» **HOW TO COMPLETE THIS TASK**
In the excerpt below on bounding u_2, what lower bound is given for t_3(φ)?

From (6.9) and the comparison principle, it follows that

$$\begin{aligned} \limsup _{t\rightarrow \infty }u_2(x,t)\le \frac{mk_5+k_6}{m{\underline{b}}}\left( \frac{mk_1}{k_4}+1\right) ,\ \forall \ x\in {\bar{\Omega }}. \end{aligned}$$

Then there exists \(t_3(\phi )\ge t_2(\phi )+2\tau \) and \(B_2>\frac{mk_5+k_6}{m{\underline{b}}}\left( \frac{mk_1}{k_4}+1\right) \) such that

$$\begin{aligned} u_2(x,t)\le B_2,\ \forall \ x\in {\bar{\Omega }},\ t\ge t_3(\phi ). \end{aligned}$$

(6.10)

» **RECORDS**
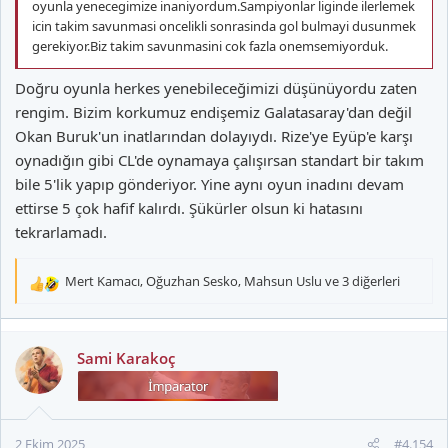
oyunla yenecegimize inaniyordum.Sampiyonlar liginde ilerlemek
icin takim savunmasi oncelikli sonrasinda gol bulmayi dusunmek
gerekiyor.Biz takim savunmasini cok fazla onemsemiyorduk.
Doğru oyunla herkes yenebileceğimizi düşünüyordu zaten
rengim. Bizim korkumuz endişemiz Galatasaray'dan değil
Okan Buruk'un inatlarından dolayıydı. Rize'ye Eyüp'e karşı
oynadığın gibi CL'de oynamaya çalışırsan standart bir takım
bile 5'lik yapıp gönderiyor. Yine aynı oyun inadını devam
ettirse 5 çok hafif kalırdı. Şükürler olsun ki hatasını
tekrarlamadı.
Mert Kamacı
,
Oğuzhan Sesko
,
Mahsun Uslu
ve 3 diğerleri
T
e
p
k
Sami Karakoç
i
l
e
r
2 Ekim 2025
#4.154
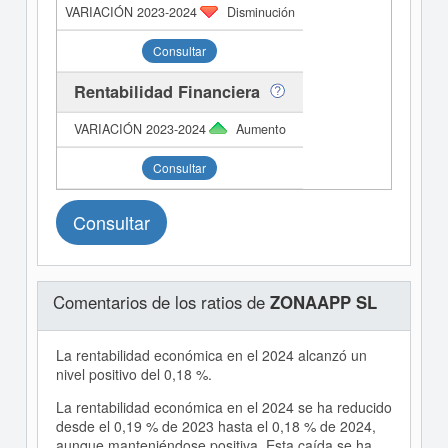
Disminución
Consultar
Rentabilidad Financiera
Aumento
Consultar
Consultar
Comentarios de los ratios de
ZONAAPP SL
La rentabilidad económica en el 2024 alcanzó un
nivel positivo del 0,18 %.
La rentabilidad económica en el 2024 se ha reducido
desde el 0,19 % de 2023 hasta el 0,18 % de 2024,
aunque manteniéndose positiva. Esta caída se ha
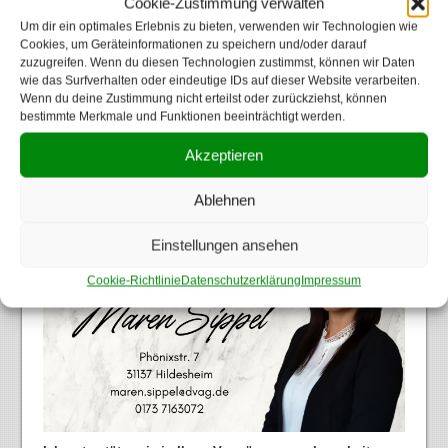
Cookie-Zustimmung verwalten
Um dir ein optimales Erlebnis zu bieten, verwenden wir Technologien wie
Cookies, um Geräteinformationen zu speichern und/oder darauf
Vereinsunterstützer
zuzugreifen. Wenn du diesen Technologien zustimmst, können wir Daten
wie das Surfverhalten oder eindeutige IDs auf dieser Website verarbeiten.
Wenn du deine Zustimmung nicht erteilst oder zurückziehst, können
bestimmte Merkmale und Funktionen beeinträchtigt werden.
Akzeptieren
Ablehnen
Einstellungen ansehen
Cookie-Richtlinie
Datenschutzerklärung
Impressum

» **ANSWER TO THIS PROBLEM**
t_3(φ) ≥ t_2(φ) + 2τ